New Grammar

I’m just at the beginning of the bell curve
when teenagers turn the staticky bullhorns
of their disbelief my way. I understand they
is the new he or she like I understand
the comeback of the fanny pack. One part

bemusement, two parts derision, three parts
stubborn resistance. This morning I stood under
the drooping head of a sunflower on the verge
of losing everything and almost sat down
to write about that golden shower of pollen.

I know, I know.

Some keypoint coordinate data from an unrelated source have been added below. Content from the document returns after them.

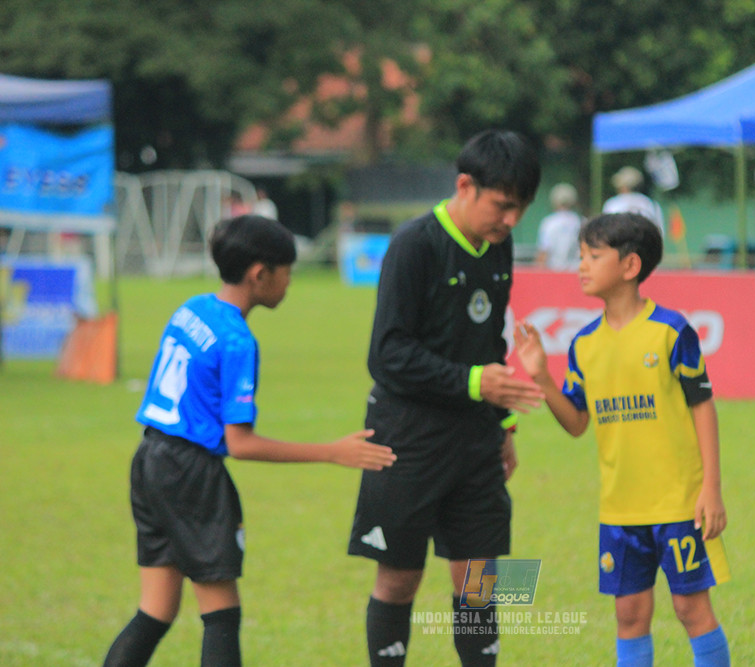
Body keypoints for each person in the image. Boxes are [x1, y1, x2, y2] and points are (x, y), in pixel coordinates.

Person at [102, 215, 396, 667]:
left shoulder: (192, 308)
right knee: (221, 614)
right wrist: (332, 452)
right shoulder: (238, 342)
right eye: (287, 273)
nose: (289, 283)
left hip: (150, 459)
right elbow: (241, 444)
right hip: (190, 473)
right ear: (261, 275)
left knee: (156, 609)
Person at [347, 129, 545, 667]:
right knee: (399, 577)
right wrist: (475, 382)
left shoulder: (499, 248)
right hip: (406, 435)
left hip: (475, 439)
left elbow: (489, 343)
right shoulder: (414, 245)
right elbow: (386, 354)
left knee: (479, 578)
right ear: (465, 185)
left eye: (519, 210)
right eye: (503, 206)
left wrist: (501, 425)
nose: (509, 221)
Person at [514, 212, 731, 667]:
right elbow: (576, 423)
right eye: (580, 256)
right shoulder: (583, 345)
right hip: (619, 508)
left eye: (594, 256)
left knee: (691, 608)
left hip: (678, 503)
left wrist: (710, 488)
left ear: (630, 266)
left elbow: (702, 407)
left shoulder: (672, 331)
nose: (581, 266)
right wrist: (542, 377)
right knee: (629, 614)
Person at [602, 166, 665, 237]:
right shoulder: (652, 204)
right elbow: (660, 232)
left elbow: (607, 231)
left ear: (623, 186)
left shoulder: (613, 203)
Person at [536, 182, 583, 270]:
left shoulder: (549, 223)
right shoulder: (581, 221)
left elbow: (543, 253)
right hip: (576, 273)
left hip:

I’ve even read that entry
in Urban Dictionary, which falls approximately
into the category of You Don’t Want To Know
Unless You Know Already. In a few more years
I’ll probably turn up the feedback til it turns

into the undiagnosable tongues of creek water.
I’d like to be able to cultivate the thin wind-
fall of not-knowing longer, the last dose of awe,
to cling to the garish dying-out season until frost
claims me for its anniversary piñata. But I do

understand the desire to not have to distinguish
between she or he or even how many, to be
unknowably numerous in the skittery moment
of our failing and yearning August bodies, seeds–
Lord help us – raining golden from our heads.

Elyse Fenton is the author of the poetry collection, Clamor, which was awarded the 2010 Dylan Thomas Prize. Her second manuscript, Sweet Insurgent, won the Alice Fay di’Castagnola Prize from the Poetry Society of America. Her poetry and prose have been published in American Poetry Review, Best New Poets, Pleiades, Prairie Schooner, Zzyzyva, The New York Times, and elsewhere.